La premier italiana, la camerata Giorgia Meloni, ha siglato un accordo con il suo omologo di Tirana – Edi Rama – per costruire alcuni centri di accoglienza (…) e gestione dei migranti direttamente in Albania. Ovvero, i migranti diretti verso le coste italiane e raccolti da navi della Guardia di Finanza e della Capitaneria di Porto, saranno spediti in un porto albanese. Senza passare per il via, come si sarebbe detto ai tempi del Monopoli, celebre gioco da tavolo per aspiranti capitalisti. 

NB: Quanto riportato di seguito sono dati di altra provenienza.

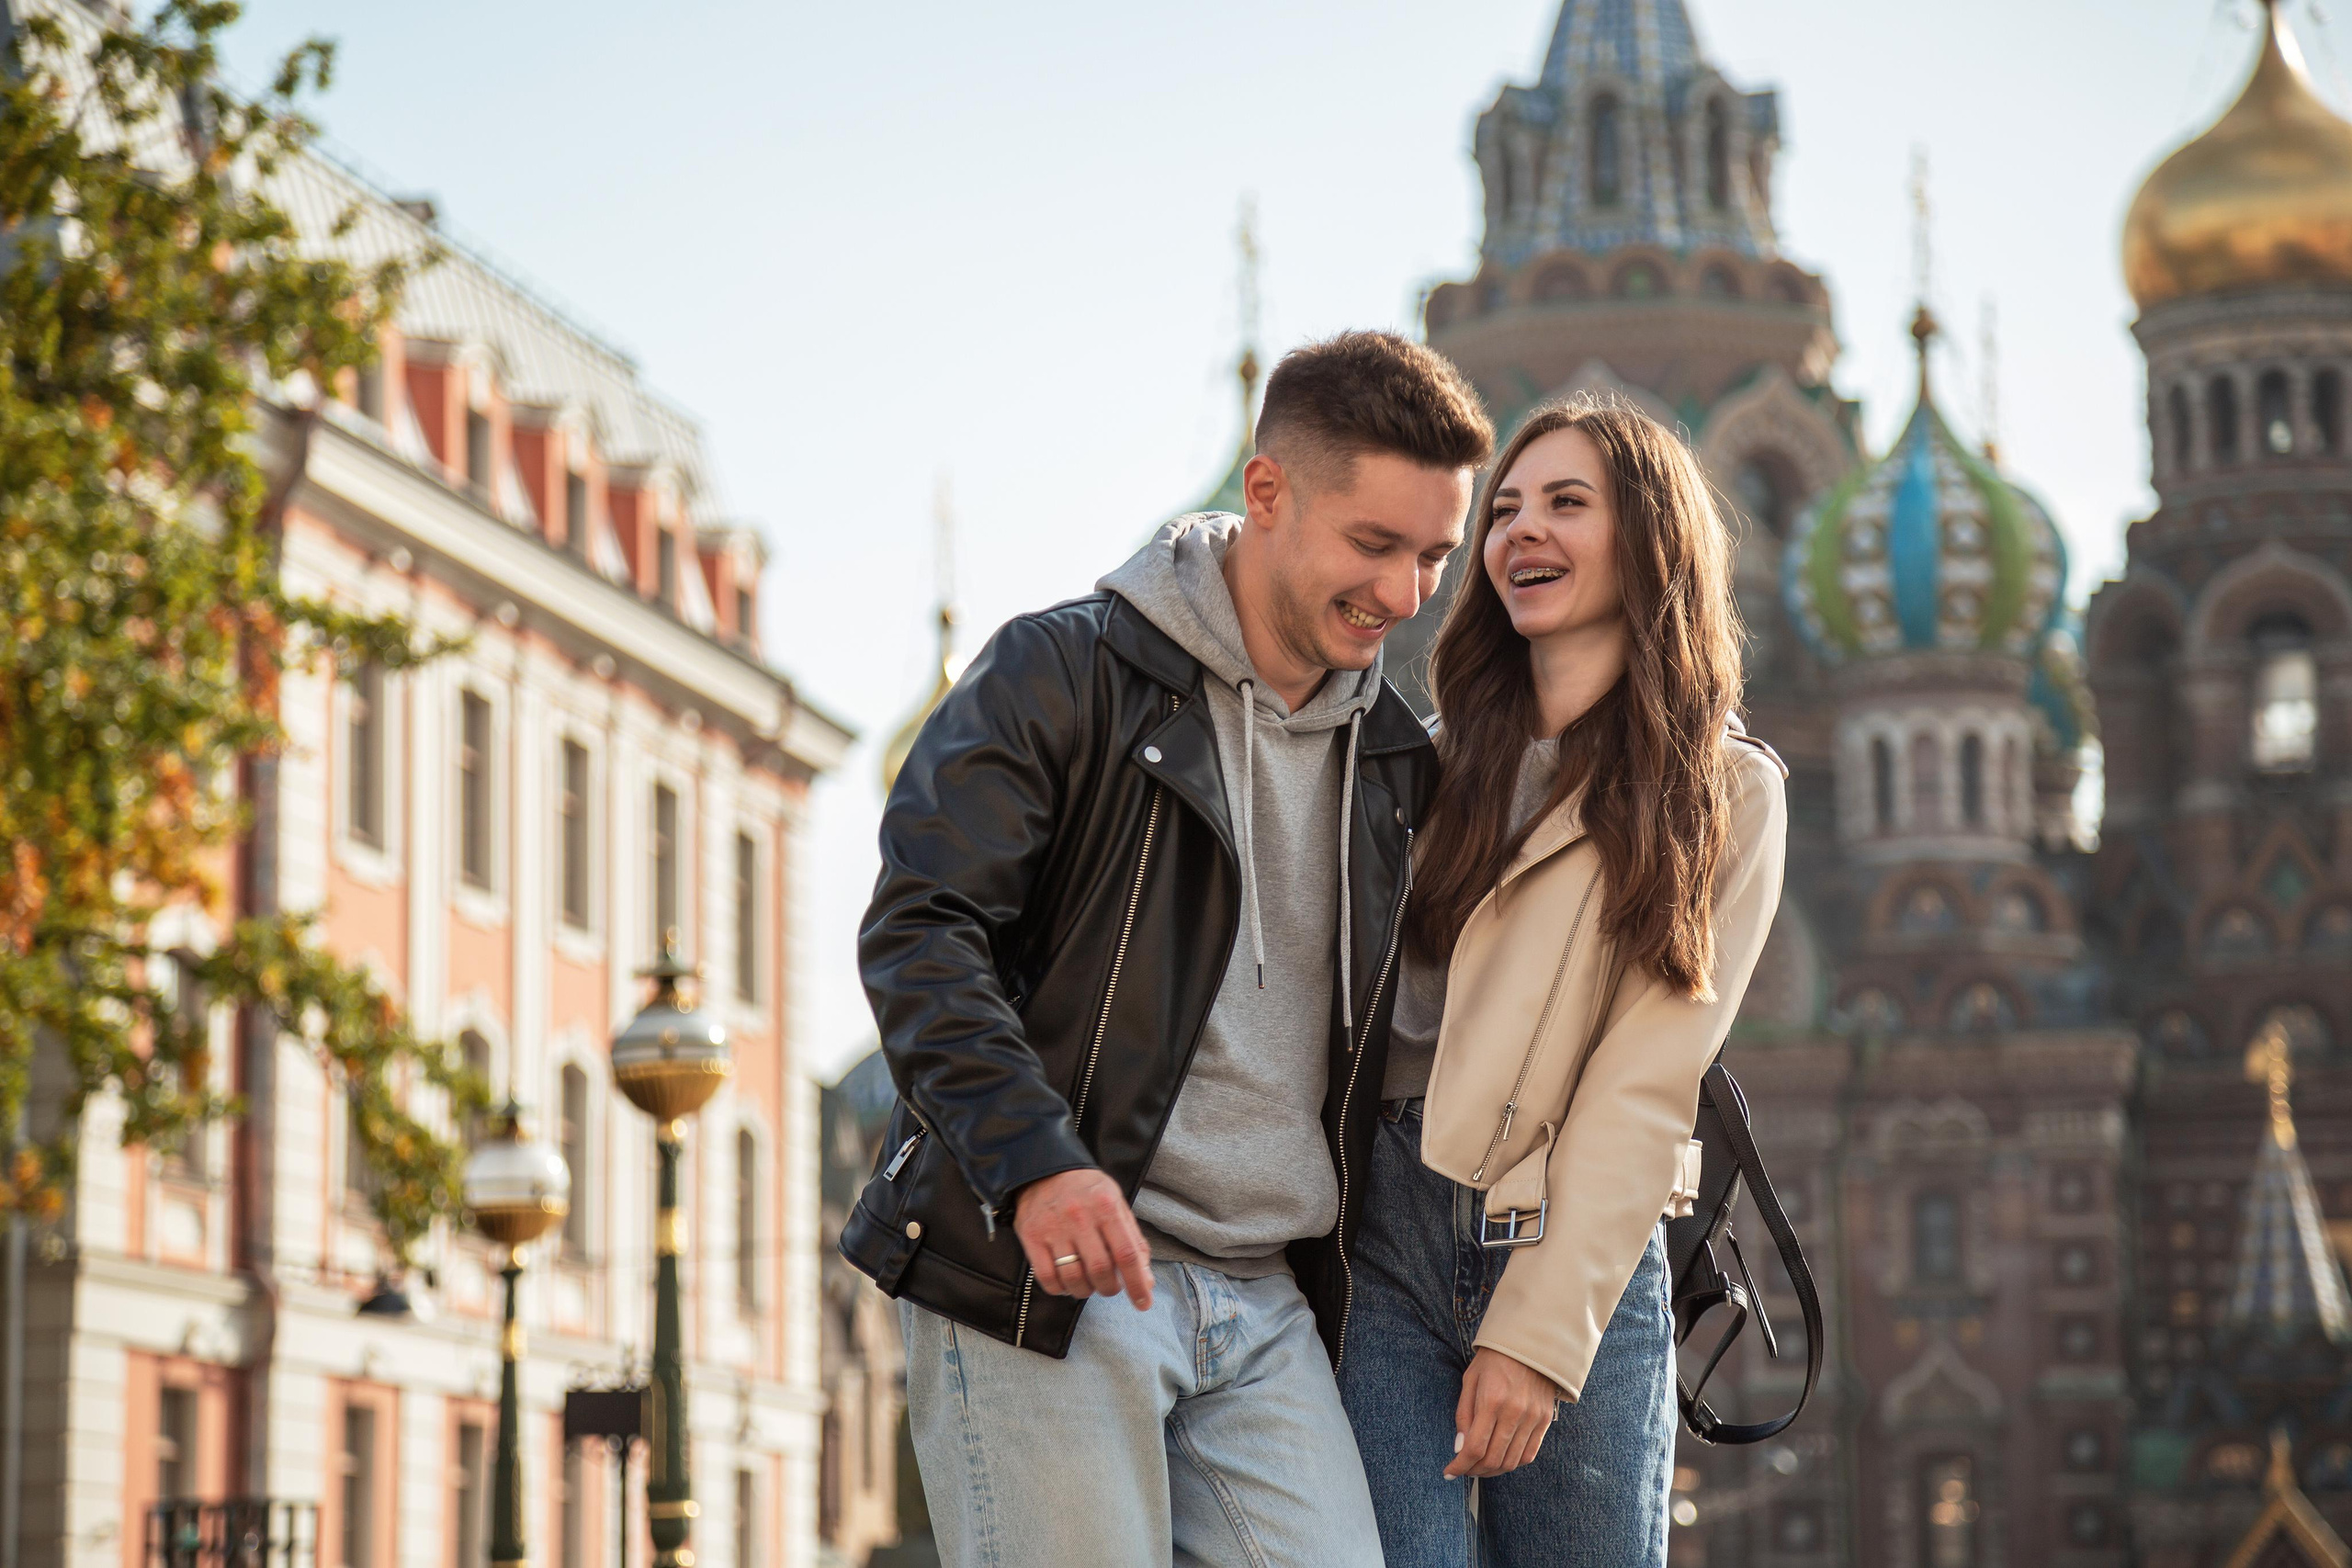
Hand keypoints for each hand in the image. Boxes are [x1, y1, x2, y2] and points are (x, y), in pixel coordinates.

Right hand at [1013, 1169, 1154, 1310]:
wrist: (1045, 1169)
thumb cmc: (1087, 1191)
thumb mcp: (1117, 1205)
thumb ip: (1133, 1241)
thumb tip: (1146, 1281)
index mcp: (1106, 1206)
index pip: (1127, 1254)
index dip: (1137, 1284)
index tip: (1143, 1304)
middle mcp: (1079, 1216)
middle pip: (1100, 1270)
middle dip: (1109, 1288)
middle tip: (1109, 1287)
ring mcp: (1053, 1227)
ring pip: (1073, 1278)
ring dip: (1085, 1291)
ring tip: (1088, 1284)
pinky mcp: (1031, 1236)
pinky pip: (1047, 1278)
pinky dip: (1060, 1289)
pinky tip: (1067, 1282)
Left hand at [1445, 1347, 1561, 1478]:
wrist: (1530, 1344)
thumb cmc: (1494, 1359)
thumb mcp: (1470, 1380)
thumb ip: (1463, 1415)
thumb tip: (1459, 1449)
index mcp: (1492, 1400)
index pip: (1475, 1448)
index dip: (1460, 1466)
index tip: (1449, 1472)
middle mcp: (1515, 1412)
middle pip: (1493, 1459)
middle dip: (1473, 1471)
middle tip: (1463, 1469)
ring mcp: (1532, 1418)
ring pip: (1511, 1462)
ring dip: (1492, 1471)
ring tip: (1479, 1467)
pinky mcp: (1545, 1421)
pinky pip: (1529, 1455)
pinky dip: (1512, 1463)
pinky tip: (1500, 1459)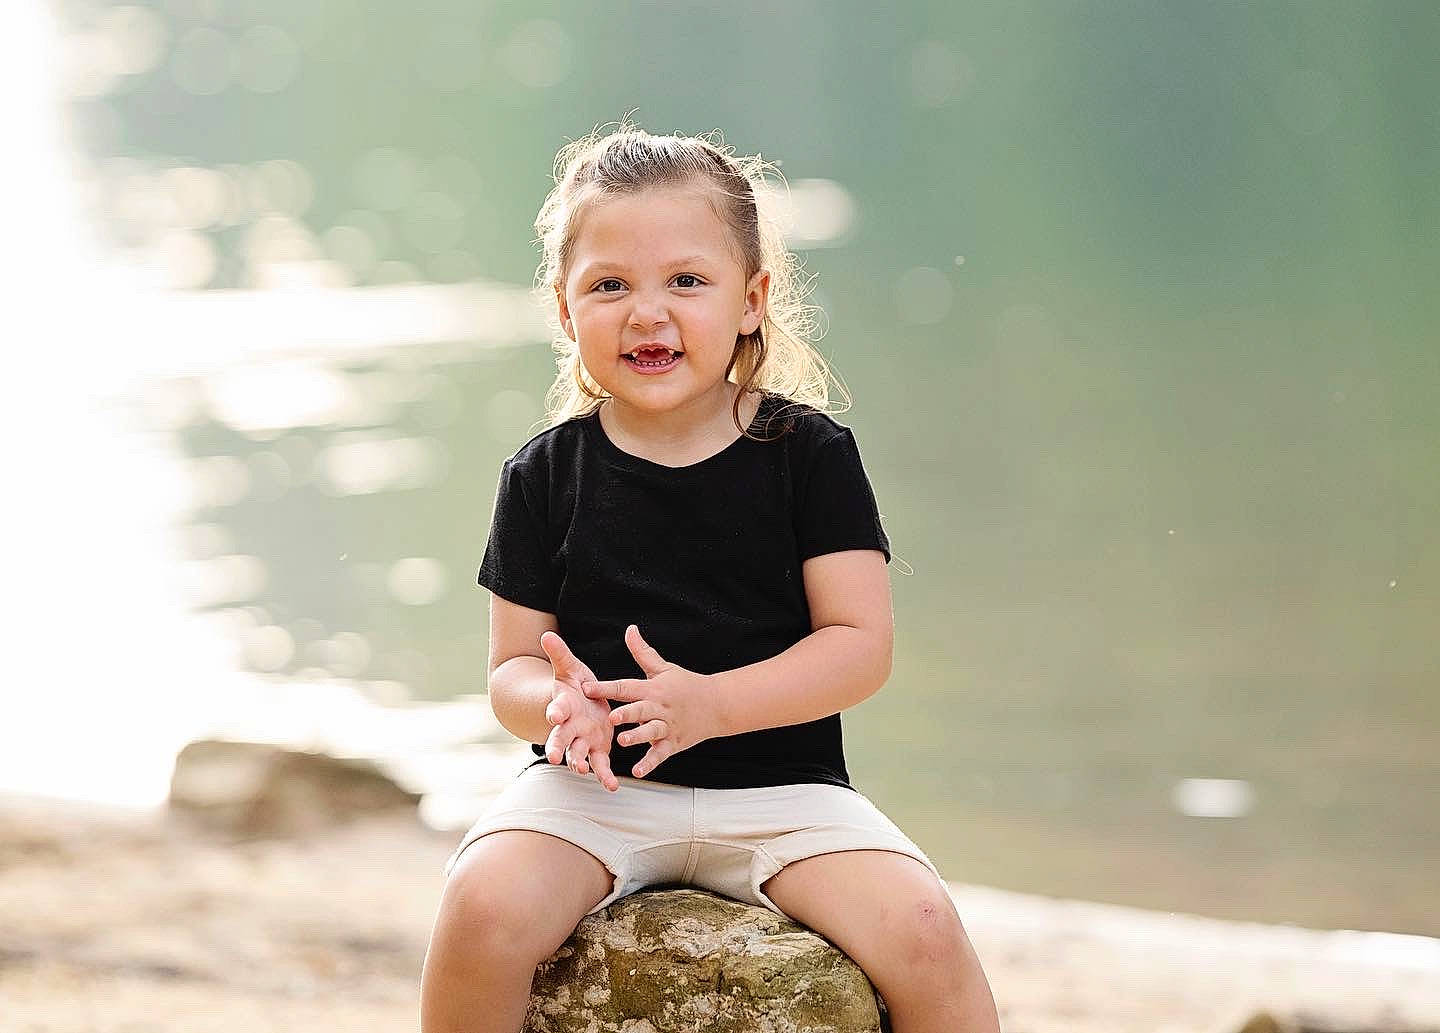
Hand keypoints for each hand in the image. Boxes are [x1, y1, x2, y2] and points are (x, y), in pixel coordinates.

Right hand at [539, 631, 618, 791]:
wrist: (579, 704)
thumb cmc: (573, 684)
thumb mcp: (569, 668)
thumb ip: (559, 654)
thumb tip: (545, 634)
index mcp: (563, 706)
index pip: (556, 709)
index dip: (554, 712)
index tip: (553, 715)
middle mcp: (569, 727)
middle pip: (560, 738)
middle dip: (557, 747)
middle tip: (554, 757)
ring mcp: (581, 740)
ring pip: (577, 755)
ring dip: (579, 764)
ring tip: (583, 772)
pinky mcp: (596, 749)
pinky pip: (600, 765)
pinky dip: (605, 776)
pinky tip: (613, 786)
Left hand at [582, 625, 718, 778]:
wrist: (716, 704)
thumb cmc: (686, 685)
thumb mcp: (663, 668)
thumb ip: (642, 652)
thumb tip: (630, 630)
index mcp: (652, 689)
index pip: (626, 687)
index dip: (606, 688)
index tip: (586, 687)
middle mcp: (659, 708)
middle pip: (640, 710)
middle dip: (626, 714)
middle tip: (611, 718)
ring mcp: (667, 726)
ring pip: (651, 732)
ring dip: (638, 737)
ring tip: (623, 742)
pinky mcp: (673, 743)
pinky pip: (660, 754)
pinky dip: (650, 763)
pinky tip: (637, 771)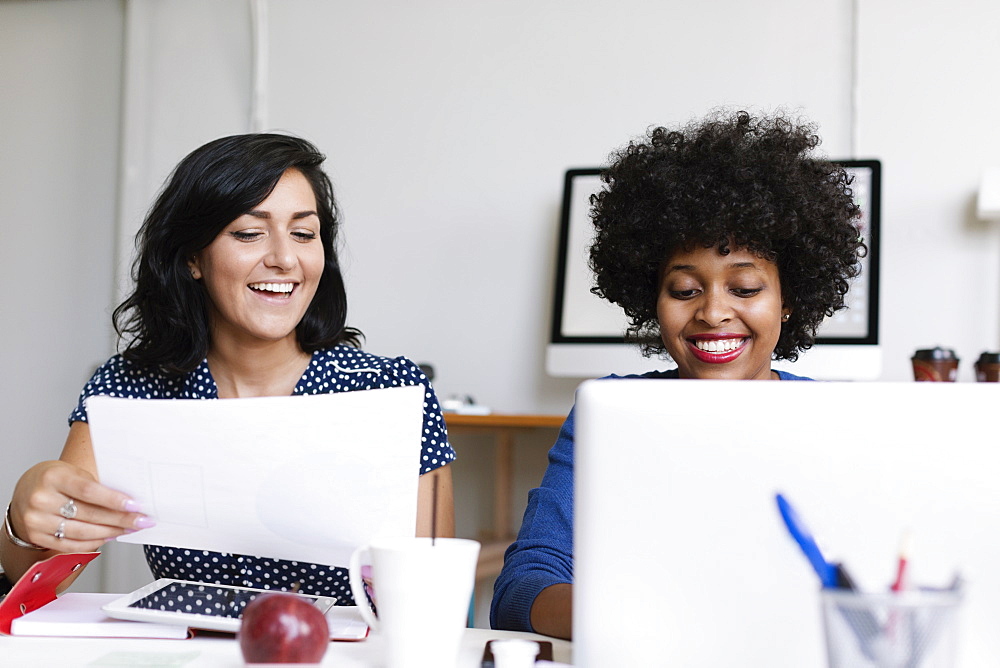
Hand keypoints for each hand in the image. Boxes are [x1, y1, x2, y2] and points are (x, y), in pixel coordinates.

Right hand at [8, 460, 153, 552]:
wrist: (25, 492)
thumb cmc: (54, 479)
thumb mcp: (72, 473)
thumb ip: (94, 486)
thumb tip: (128, 502)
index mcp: (53, 477)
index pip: (88, 490)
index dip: (114, 500)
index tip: (135, 505)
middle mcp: (41, 499)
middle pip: (88, 514)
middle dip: (120, 519)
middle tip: (141, 521)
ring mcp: (36, 520)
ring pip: (81, 532)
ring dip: (110, 532)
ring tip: (128, 529)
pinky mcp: (36, 537)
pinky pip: (70, 545)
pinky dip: (93, 543)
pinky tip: (108, 537)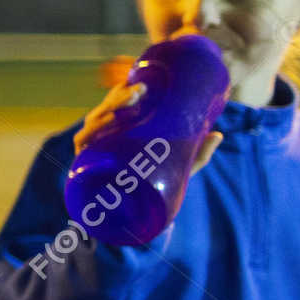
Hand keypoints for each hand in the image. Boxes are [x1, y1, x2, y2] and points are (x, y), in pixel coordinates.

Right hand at [73, 80, 221, 175]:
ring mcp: (93, 146)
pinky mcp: (85, 162)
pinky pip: (82, 141)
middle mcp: (106, 134)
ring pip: (94, 119)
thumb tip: (217, 134)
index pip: (119, 101)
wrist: (135, 216)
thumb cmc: (154, 186)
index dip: (126, 89)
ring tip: (129, 103)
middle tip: (140, 91)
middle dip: (120, 96)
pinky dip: (90, 133)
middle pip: (107, 107)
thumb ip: (198, 153)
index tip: (144, 83)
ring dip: (109, 108)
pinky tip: (105, 126)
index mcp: (124, 128)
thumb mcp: (180, 168)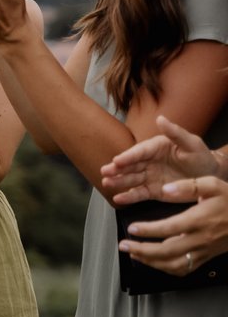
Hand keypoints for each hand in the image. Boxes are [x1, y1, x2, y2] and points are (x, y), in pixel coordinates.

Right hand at [101, 116, 220, 203]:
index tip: (117, 161)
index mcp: (156, 147)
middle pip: (131, 166)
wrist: (210, 176)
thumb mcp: (192, 143)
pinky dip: (129, 197)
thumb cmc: (201, 156)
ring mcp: (150, 177)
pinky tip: (118, 199)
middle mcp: (149, 162)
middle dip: (117, 169)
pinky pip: (139, 194)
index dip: (128, 156)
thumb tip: (160, 118)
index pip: (140, 152)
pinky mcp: (153, 190)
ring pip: (131, 180)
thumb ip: (175, 132)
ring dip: (119, 182)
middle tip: (105, 172)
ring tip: (107, 183)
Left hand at [118, 175, 227, 275]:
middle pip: (168, 251)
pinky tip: (153, 262)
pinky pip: (184, 269)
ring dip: (151, 262)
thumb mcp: (213, 185)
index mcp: (200, 220)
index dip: (149, 230)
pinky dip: (165, 268)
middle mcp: (201, 239)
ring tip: (134, 253)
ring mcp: (204, 251)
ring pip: (174, 264)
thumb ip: (188, 186)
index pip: (170, 228)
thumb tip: (166, 189)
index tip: (132, 228)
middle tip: (124, 245)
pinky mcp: (206, 258)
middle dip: (142, 250)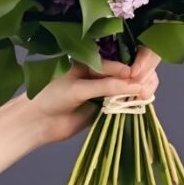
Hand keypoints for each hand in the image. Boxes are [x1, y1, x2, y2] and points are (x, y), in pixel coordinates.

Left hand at [26, 47, 160, 144]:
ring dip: (141, 89)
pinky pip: (126, 102)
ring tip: (145, 96)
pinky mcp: (108, 107)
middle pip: (128, 72)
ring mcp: (106, 90)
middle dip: (140, 77)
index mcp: (92, 61)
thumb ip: (105, 86)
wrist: (38, 123)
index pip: (117, 62)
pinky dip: (136, 102)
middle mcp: (101, 73)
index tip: (139, 76)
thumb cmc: (52, 97)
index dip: (130, 68)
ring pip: (130, 86)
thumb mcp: (78, 89)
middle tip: (145, 88)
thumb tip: (134, 84)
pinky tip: (142, 103)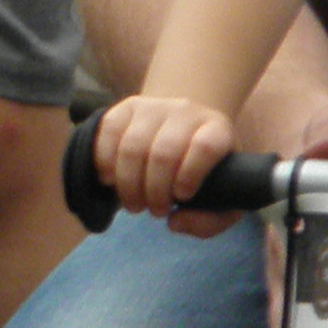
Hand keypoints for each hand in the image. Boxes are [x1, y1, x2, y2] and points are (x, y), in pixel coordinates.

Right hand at [91, 93, 237, 230]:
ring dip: (128, 184)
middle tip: (154, 211)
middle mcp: (186, 111)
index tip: (182, 197)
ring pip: (132, 146)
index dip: (190, 175)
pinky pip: (108, 132)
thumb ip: (209, 221)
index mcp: (217, 129)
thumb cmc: (205, 169)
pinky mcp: (127, 106)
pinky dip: (104, 162)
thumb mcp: (222, 198)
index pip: (206, 146)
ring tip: (133, 203)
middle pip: (163, 152)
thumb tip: (174, 222)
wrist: (185, 127)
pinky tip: (111, 180)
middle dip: (154, 191)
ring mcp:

Ora, l’idea della camerata Meloni non è proprio originale. Il leader britannico Rishi Sunak ne ha pensata una anche peggiore, spedendo i migranti in arrivo a Dover, Londra e dintorni addirittura nel paese africano del Rwanda. 

Pensando a queste brutte storie, un’associazione di idee e pensieri mi ha condotto alla questione dello smaltimento dei rifiuti. E’ noto come molti paesi ricchi, soprattutto occidentali, smaltiscono, appunto, i loro rifiuti, soprattutto quelli più ingombranti e tossici, spedendoli in qualche paese del sud del mondo in cambio di compensi più o meno lauti. Una pratica criminale, come è stato acutamente sottolineato da qualcuno, una forma di razzismo ambientale.


 

Nel caso di questi giorni, invece, si tratta di smaltimento di esseri umani. Poveracci che vengono trattati come scorie inquinanti e radioattive, come rifiuti. Rifiuti umani. Rifiuti umani perché poveri. Spediti in un altro paese comunque povero in cambio di qualche elargizione. L’ennesima dimostrazione della disumanità al limite dell’infamia di questo governo di fascisti che sembra non sembra scuotere troppo le coscienze di un paese ormai sempre più rassegnato al peggio.